■ ИСХОДНЫЕ ДАННЫЕ:
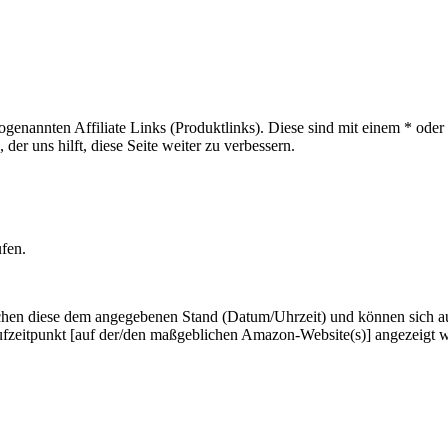
sogenannten Affiliate Links (Produktlinks). Diese sind mit einem * od
er uns hilft, diese Seite weiter zu verbessern.
ufen.
hen diese dem angegebenen Stand (Datum/Uhrzeit) und können sich auf 
ufzeitpunkt [auf der/den maßgeblichen Amazon-Website(s)] angezeigt 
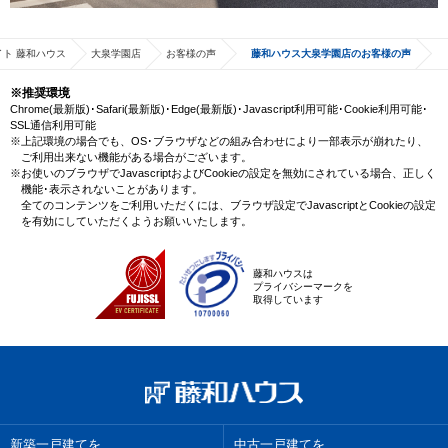
ト 藤和ハウス
大泉学園店
お客様の声
藤和ハウス大泉学園店のお客様の声
※推奨環境
Chrome(最新版)･Safari(最新版)･Edge(最新版)･Javascript利用可能･Cookie利用可能･
SSL通信利用可能
※上記環境の場合でも、OS･ブラウザなどの組み合わせにより一部表示が崩れたり、
ご利用出来ない機能がある場合がございます。
※お使いのブラウザでJavascriptおよびCookieの設定を無効にされている場合、正しく
機能･表示されないことがあります。
全てのコンテンツをご利用いただくには、ブラウザ設定でJavascriptとCookieの設定
を有効にしていただくようお願いいたします。
藤和ハウスは
プライバシーマークを
取得しています
新築一戸建てを
中古一戸建てを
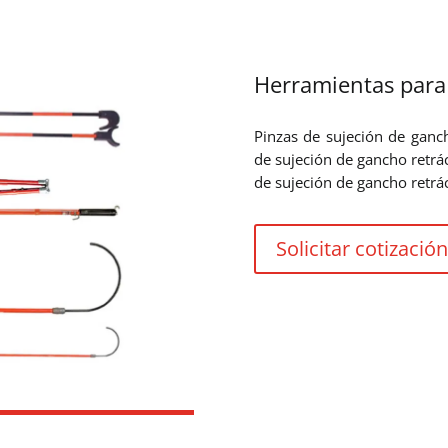
Herramientas para
Pinzas de sujeción de gancho
de sujeción de gancho retráct
de sujeción de gancho retráct
Solicitar cotización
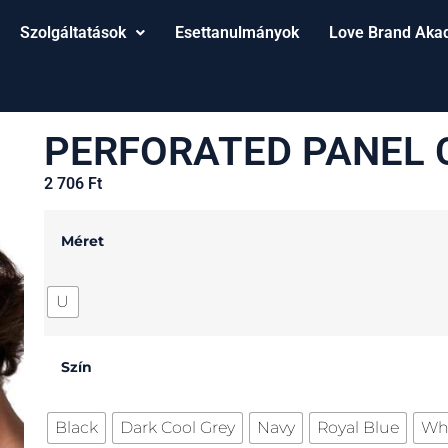
Szolgáltatások
Esettanulmányok
Love Brand Aka
PERFORATED PANEL C
2 706
Ft
Méret
U
Szín
Black
Dark Cool Grey
Navy
Royal Blue
Wh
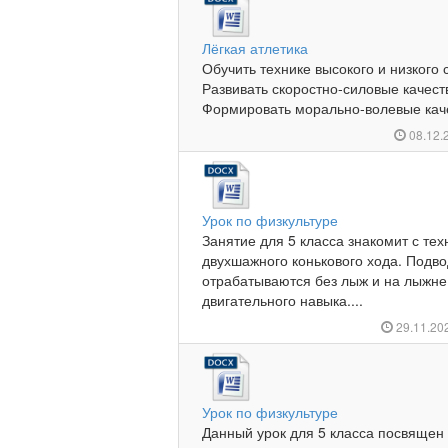
Лёгкая атлетика
Обучить технике высокого и низкого с
Развивать скоростно‑силовые качест
Формировать морально‑волевые качес
08.12.
Урок по физкультуре
Занятие для 5 класса знакомит с те
двухшажного конькового хода. Под
отрабатываются без лыж и на лыжн
двигательного навыка....
29.11.20
Урок по физкультуре
Данный урок для 5 класса посвящен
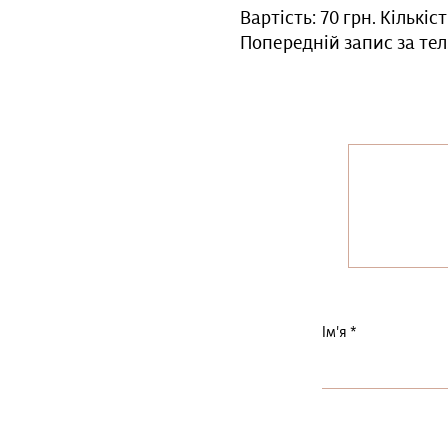
Вартість: 70 грн. Кількі
Попередній запис за тел.
Ім'я
*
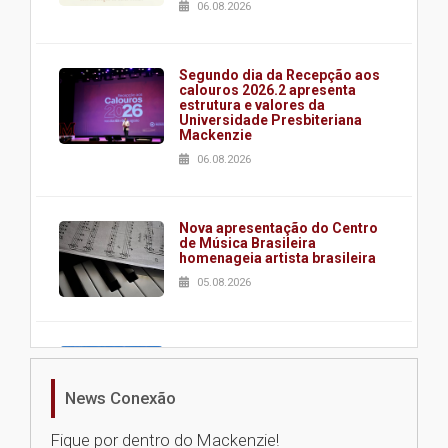
06.08.2026
Segundo dia da Recepção aos
calouros 2026.2 apresenta
estrutura e valores da
Universidade Presbiteriana
Mackenzie
06.08.2026
Nova apresentação do Centro
de Música Brasileira
homenageia artista brasileira
05.08.2026
Universidade Mackenzie
realizará nova edição da Feira
EducationUSA
News Conexão
05.08.2026
Fique por dentro do Mackenzie!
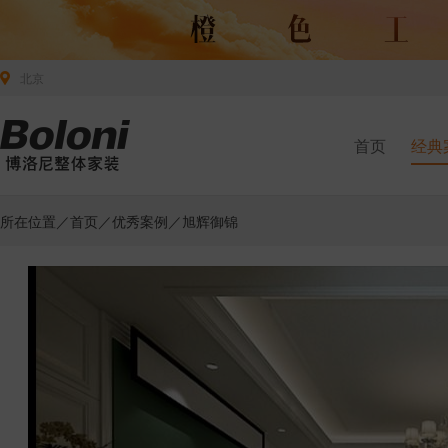
北京
首页
经典
所在位置／
首页
／
优秀案例
／旭辉御锦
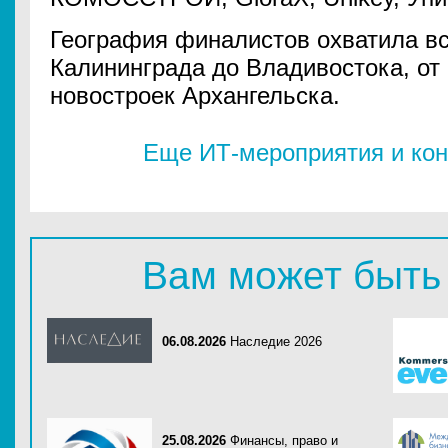
География финалистов охватила в
Калининграда до Владивостока, от
новостроек Архангельска.
Еще ИТ-мероприятия и кон
Вам может быть
06.08.2026
Наследие 2026
25.08.2026
Финансы, право и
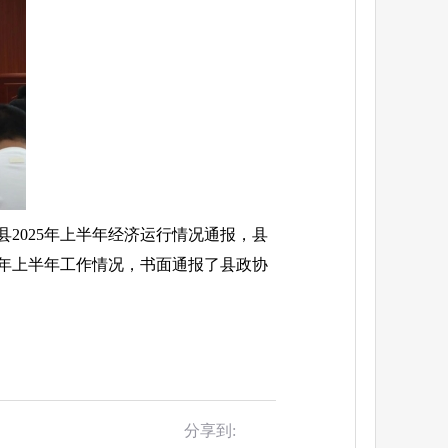
2025年上半年经济运行情况通报，县
5年上半年工作情况，书面通报了县政协
分享到:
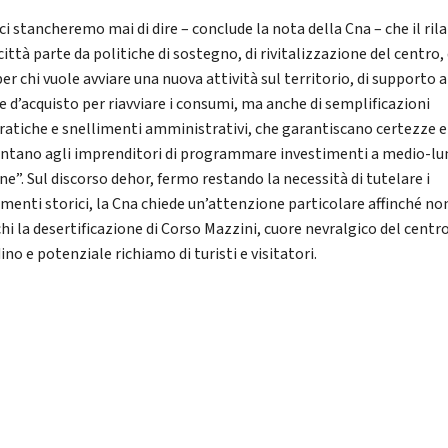
i stancheremo mai di dire – conclude la nota della Cna – che il ril
città parte da politiche di sostegno, di rivitalizzazione del centro, 
per chi vuole avviare una nuova attività sul territorio, di supporto a
e d’acquisto per riavviare i consumi, ma anche di semplificazioni
ratiche e snellimenti amministrativi, che garantiscano certezze e
ntano agli imprenditori di programmare investimenti a medio-l
e”. Sul discorso dehor, fermo restando la necessità di tutelare i
enti storici, la Cna chiede un’attenzione particolare affinché non
chi la desertificazione di Corso Mazzini, cuore nevralgico del centr
ino e potenziale richiamo di turisti e visitatori.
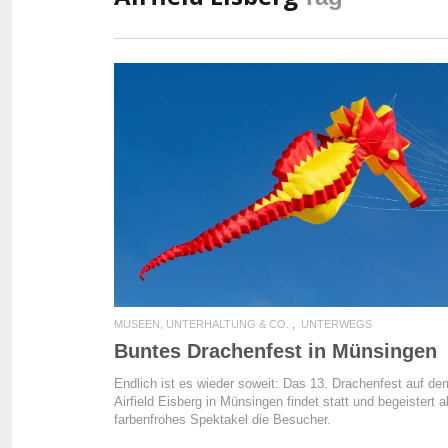
READ MORE
MUSEEN, UNTERHALTUNG & CO.
UNTERWEGS
Buntes Drachenfest in Münsingen
Endlich ist es wieder soweit: Das 13. Drachenfest auf de
Airfield Eisberg in Münsingen findet statt und begeistert a
farbenfrohes Spektakel die Besucher.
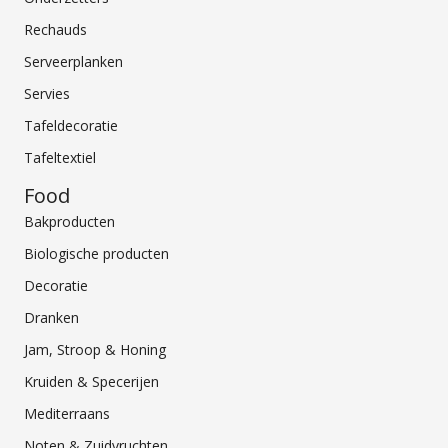
Rechauds
Serveerplanken
Servies
Tafeldecoratie
Tafeltextiel
Food
Bakproducten
Biologische producten
Decoratie
Dranken
Jam, Stroop & Honing
Kruiden & Specerijen
Mediterraans
Noten & Zuidvruchten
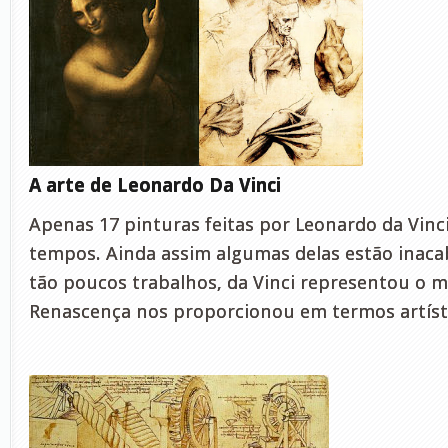
A arte de Leonardo Da Vinci
Apenas 17 pinturas feitas por Leonardo da Vinc
tempos. Ainda assim algumas delas estão inac
tão poucos trabalhos, da Vinci representou o m
Renascença nos proporcionou em termos artíst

■ ВАШЕ ЗАДАНИЕ:
Перепишите без изменений все строки, начиная со строки с «i stancheremo mai» и заканчивая строкой с «per chi vuole», включая обе эти строки.

■ ОТВЕТ К УПРАЖНЕНИЮ:
i stancheremo mai di dire – conclude la nota della Cna – che il ril
città parte da politiche di sostegno, di rivitalizzazione del centro, 
per chi vuole avviare una nuova attività sul territorio, di supporto a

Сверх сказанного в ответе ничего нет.